GOAL OF THE EXERCISE:
Copy out the listing below character for character, beginning at the line that contains "family: Malvaceae" and stopping after the final line of the listing.

━━━━━━━━━━

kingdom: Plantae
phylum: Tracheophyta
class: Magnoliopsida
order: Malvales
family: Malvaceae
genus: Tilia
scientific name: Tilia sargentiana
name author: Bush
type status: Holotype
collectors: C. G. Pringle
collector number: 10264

━━━━━━━━━━

OUTPUT:
family: Malvaceae
genus: Tilia
scientific name: Tilia sargentiana
name author: Bush
type status: Holotype
collectors: C. G. Pringle
collector number: 10264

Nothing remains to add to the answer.